• _Text to read_:
--- begin ---

Yu Xiaohan 于小含

Personal information
- Born: 29 September 1994 (age 31) Huaibei, Anhui, China

Sport
- Country: China
- Sport: Badminton
- Handedness: Right
- Retired: 30 September 2019

Women's doubles
- Highest ranking: 9 (3 May 2018)
- BWF profile

Medal record
Women's badminton
Representing China
Asia Mixed Team Championships
| Bronze medal – third place | 2017 Ho Chi Minh | Mixed team |
World Junior Championships
| Gold medal – first place | 2012 Chiba | Mixed team |
| Silver medal – second place | 2012 Chiba | Girls' doubles |
Asian Junior Championships
| Gold medal – first place | 2011 Lucknow | Mixed team |
| Silver medal – second place | 2012 Gimcheon | Mixed team |
| Silver medal – second place | 2012 Gimcheon | Girls' doubles |

= Yu Xiaohan =

Chinese badminton player (born 1997)

Yu Xiaohan (于小含 (Yú Xiǎohán)) is a retired badminton player from China. She won the 2015 Singapore Super Series with Ou Dongni. Yu was suspended for 7 months by BWF because one of her sample during 2015 Summer Universiade contained sibutramine. She announced her retirement through her personal social media Weibo on 13 October 2019, where before, she had given a resignation letter to the coach on 30 September 2019.

--- end ---

• _Extracted material_:
--- begin ---

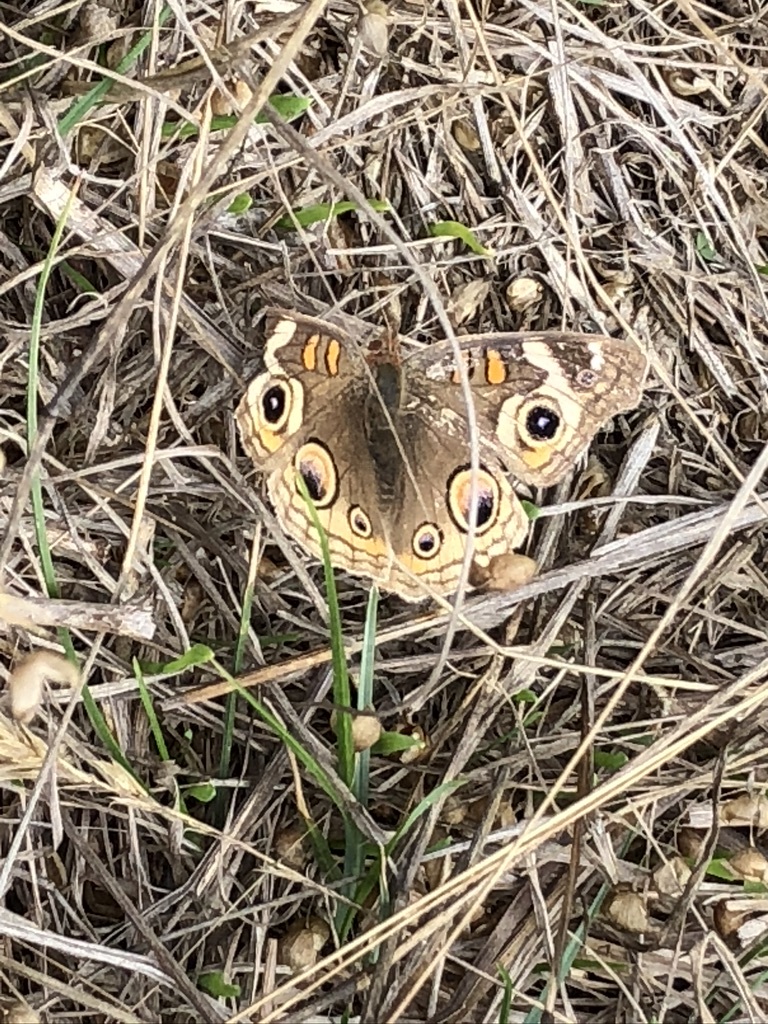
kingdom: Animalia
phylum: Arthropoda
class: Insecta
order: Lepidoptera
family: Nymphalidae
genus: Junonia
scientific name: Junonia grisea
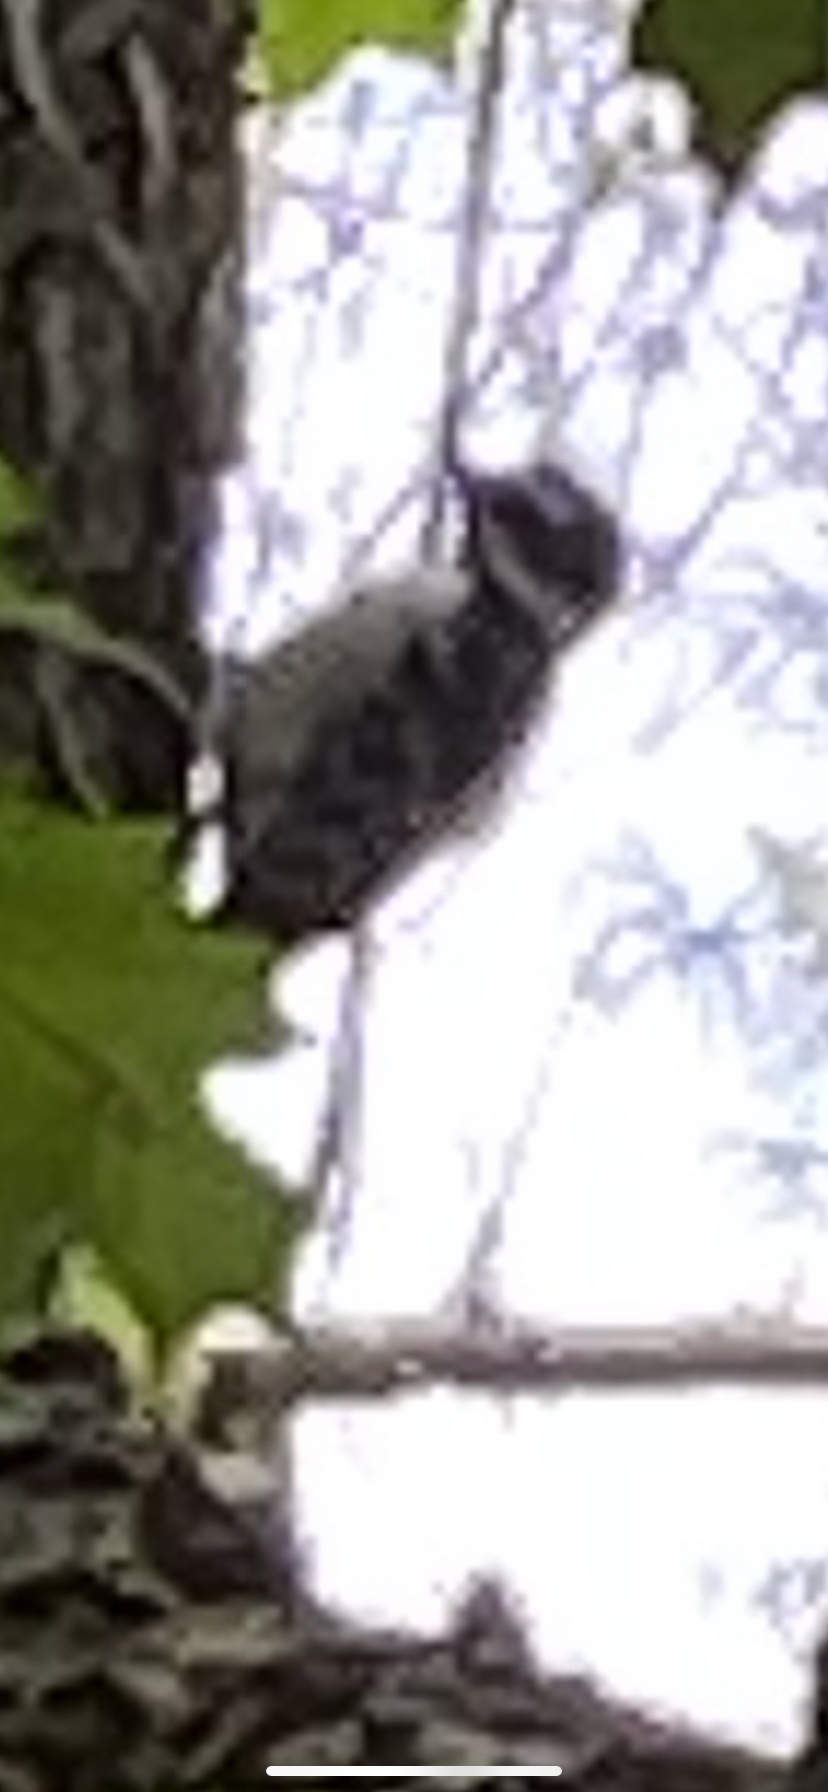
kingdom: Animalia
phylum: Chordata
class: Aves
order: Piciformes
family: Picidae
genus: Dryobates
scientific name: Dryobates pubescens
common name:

--- end ---
--- begin ---

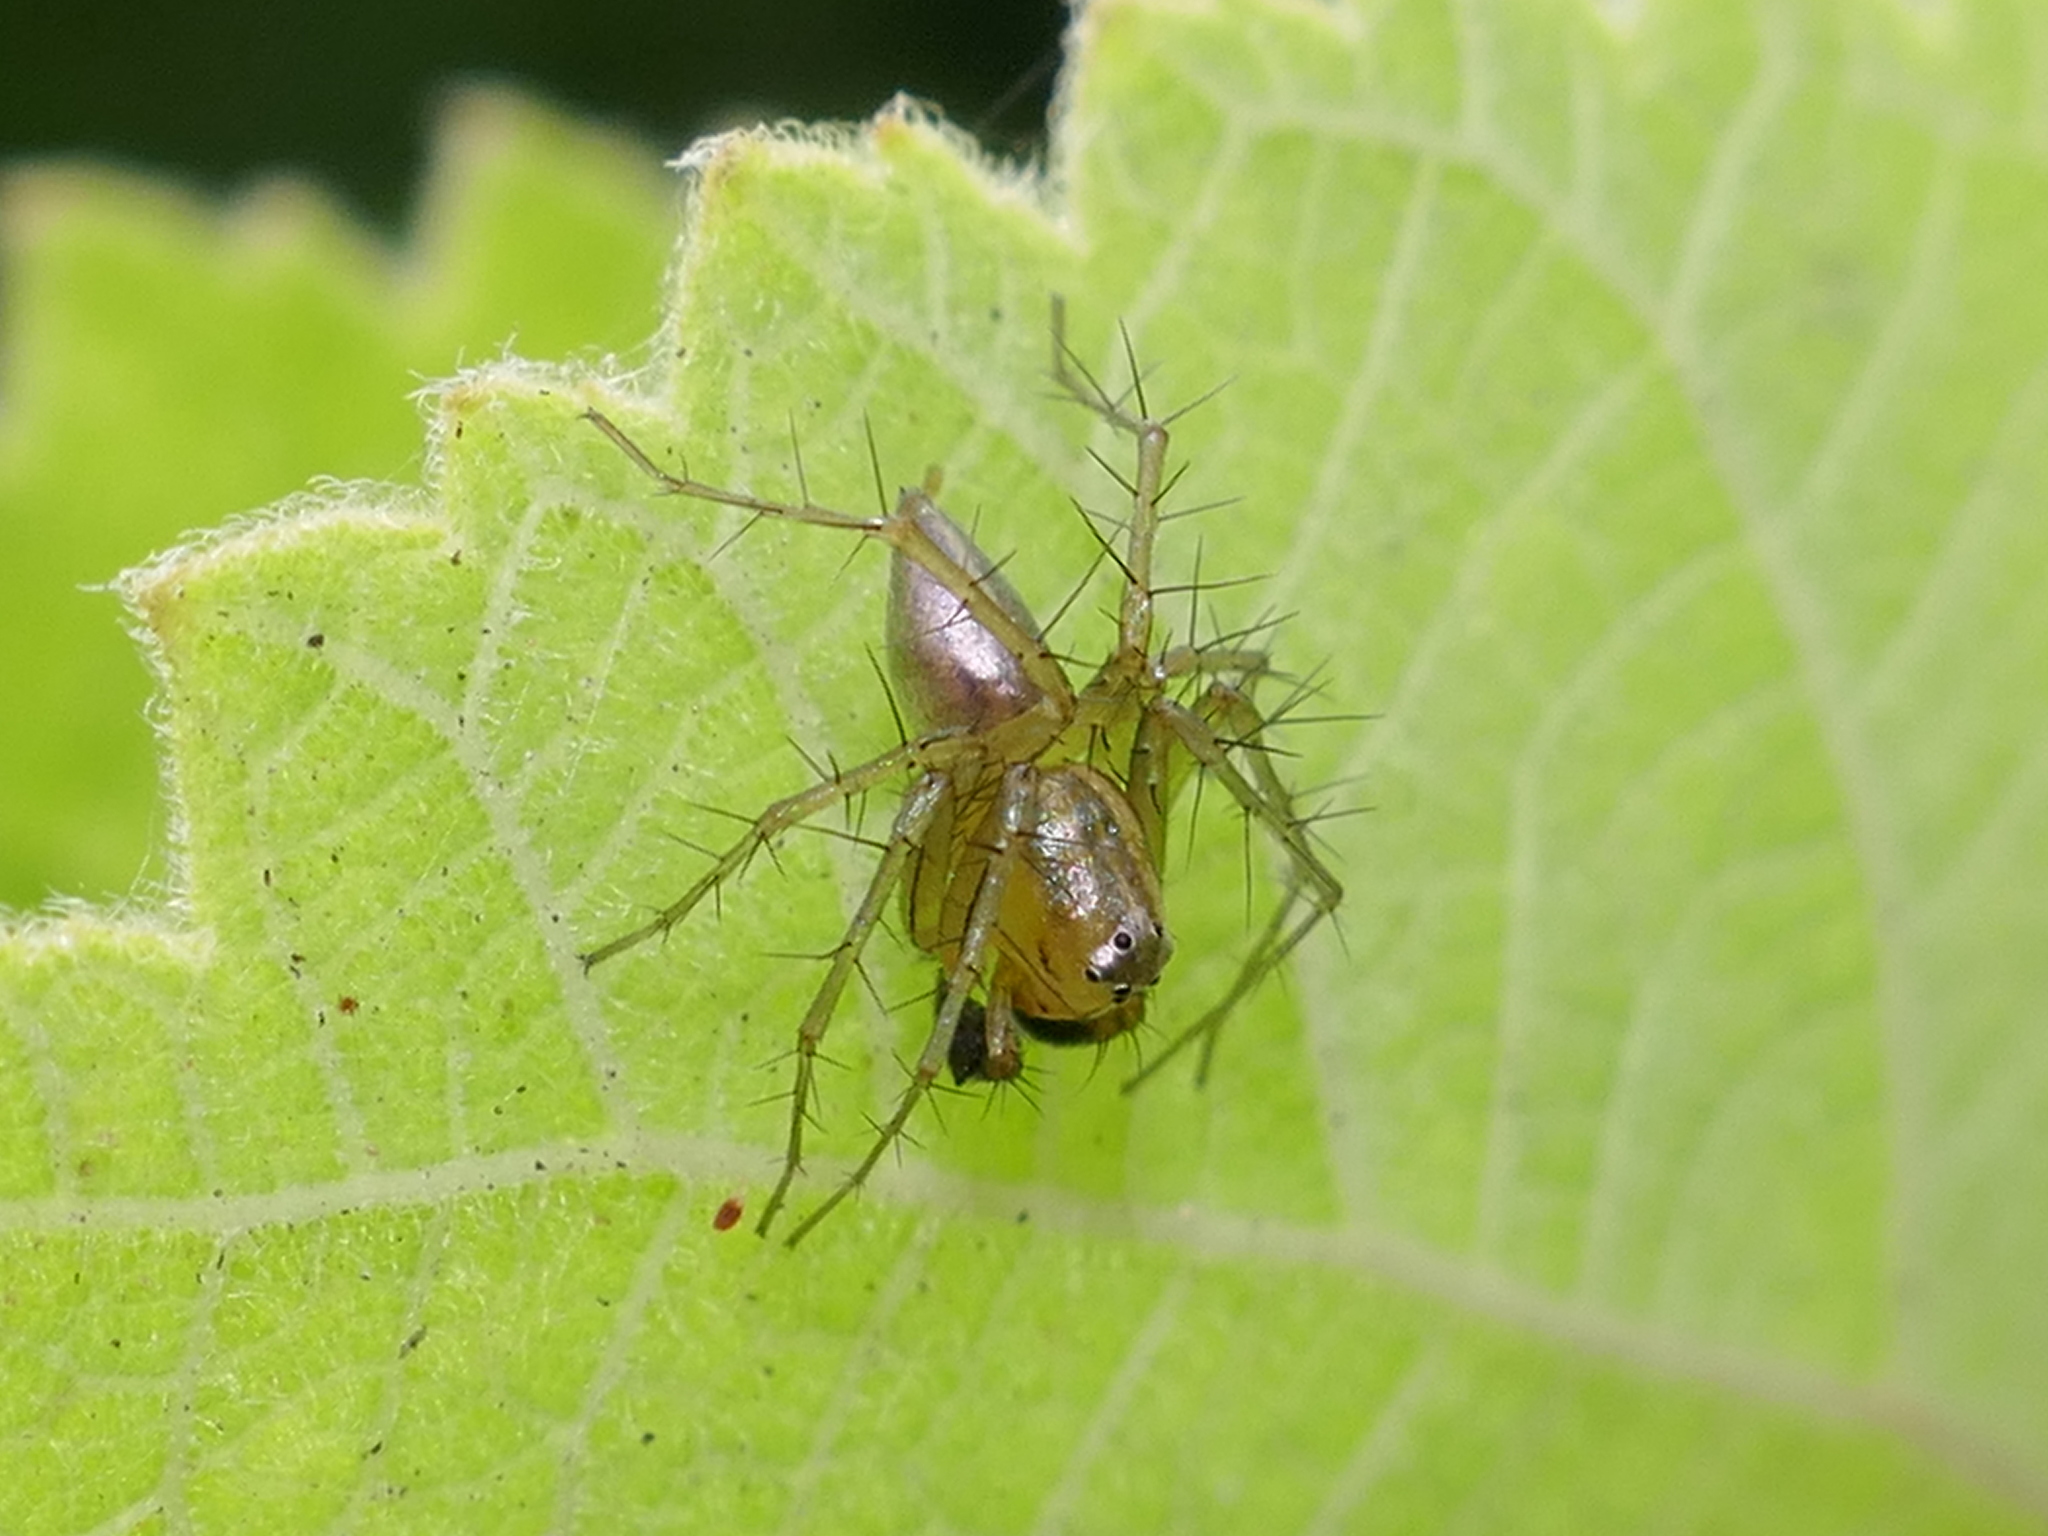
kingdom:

--- end ---
--- begin ---

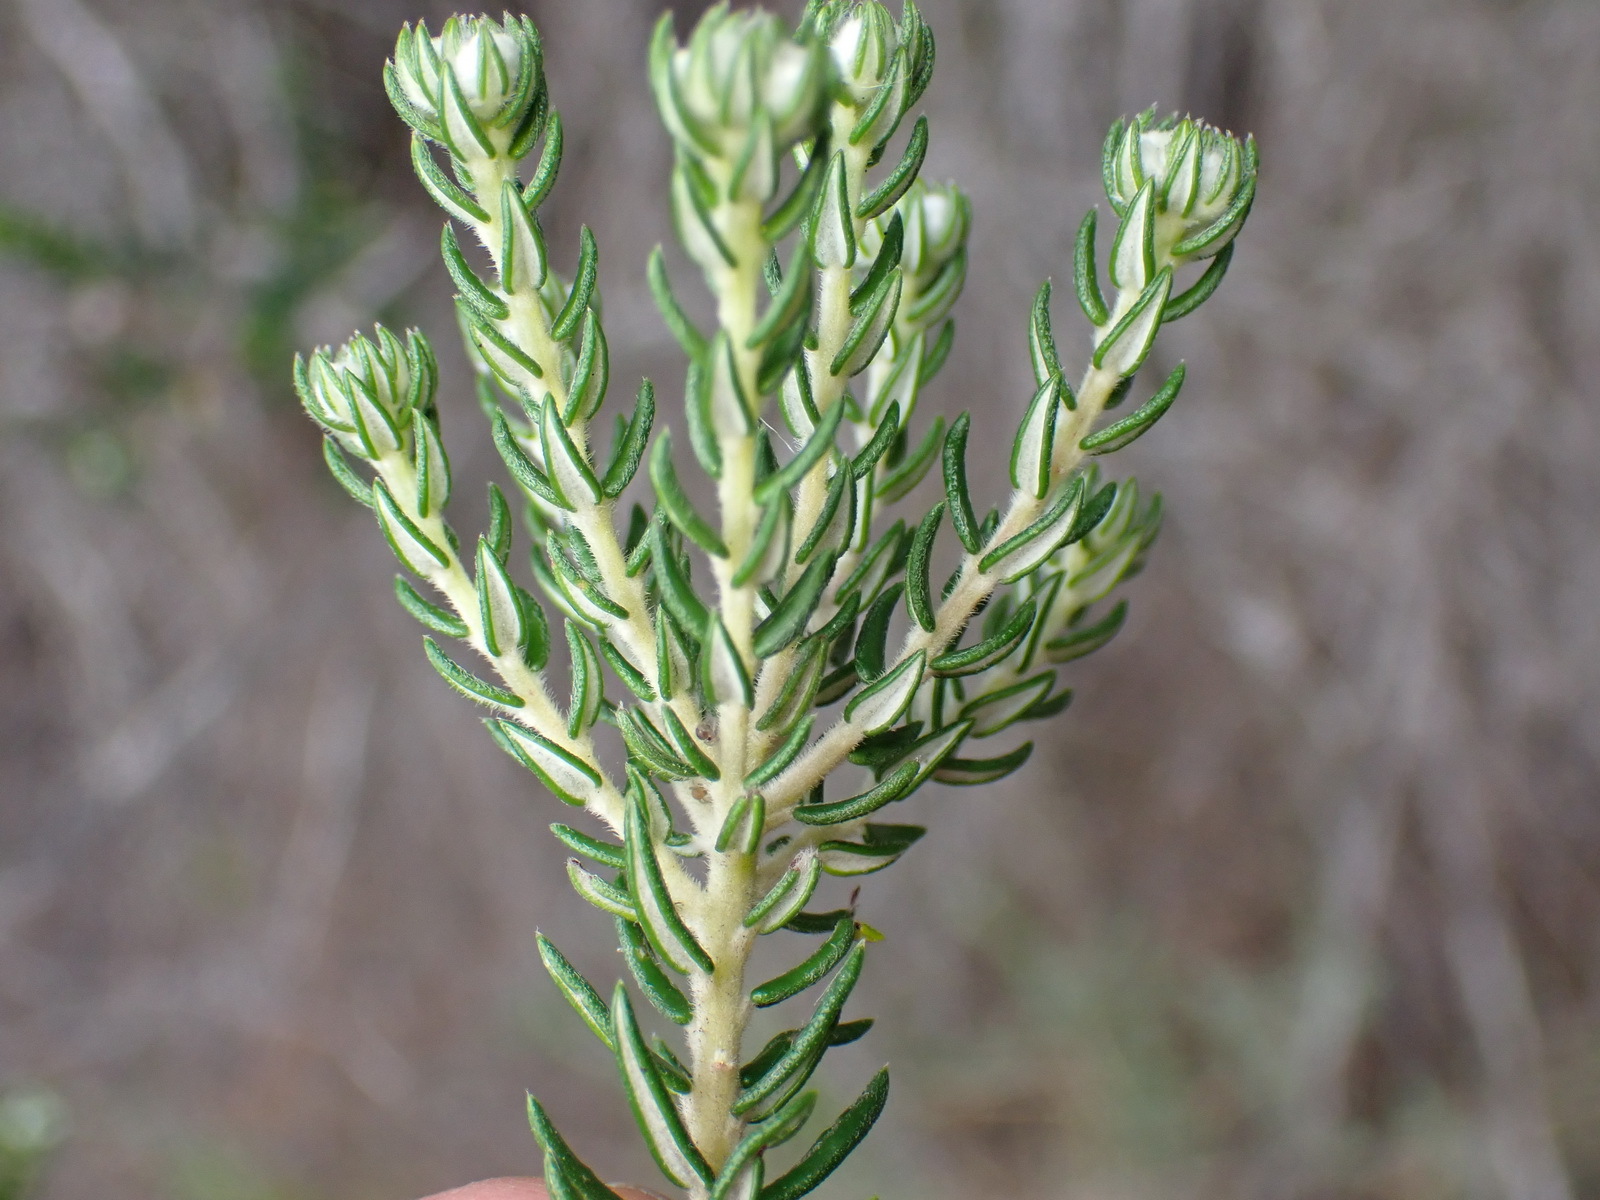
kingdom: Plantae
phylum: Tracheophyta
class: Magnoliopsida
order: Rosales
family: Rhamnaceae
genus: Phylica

--- end ---

• _Exercise task 1_:
In the text about Yu Xiaohan, write out the passage starting at "Chinese badminton player" and ending at "30 September 2019.", swapping "resignation letter" for "letter of resignation".
• _Exercise task 2_:
Present the entry lines starting at the line that contains "order: Lepidoptera" and ending at the line that contains "scientific name: Dryobates pubescens" as a numbered list, skipping any blank lines and leaving out the pictures.

• _Complete answer 1_:
Chinese badminton player (born 1997)

Yu Xiaohan (于小含 (Yú Xiǎohán)) is a retired badminton player from China. She won the 2015 Singapore Super Series with Ou Dongni. Yu was suspended for 7 months by BWF because one of her sample during 2015 Summer Universiade contained sibutramine. She announced her retirement through her personal social media Weibo on 13 October 2019, where before, she had given a letter of resignation to the coach on 30 September 2019.

• _Complete answer 2_:
1. order: Lepidoptera
2. family: Nymphalidae
3. genus: Junonia
4. scientific name: Junonia grisea
5. kingdom: Animalia
6. phylum: Chordata
7. class: Aves
8. order: Piciformes
9. family: Picidae
10. genus: Dryobates
11. scientific name: Dryobates pubescens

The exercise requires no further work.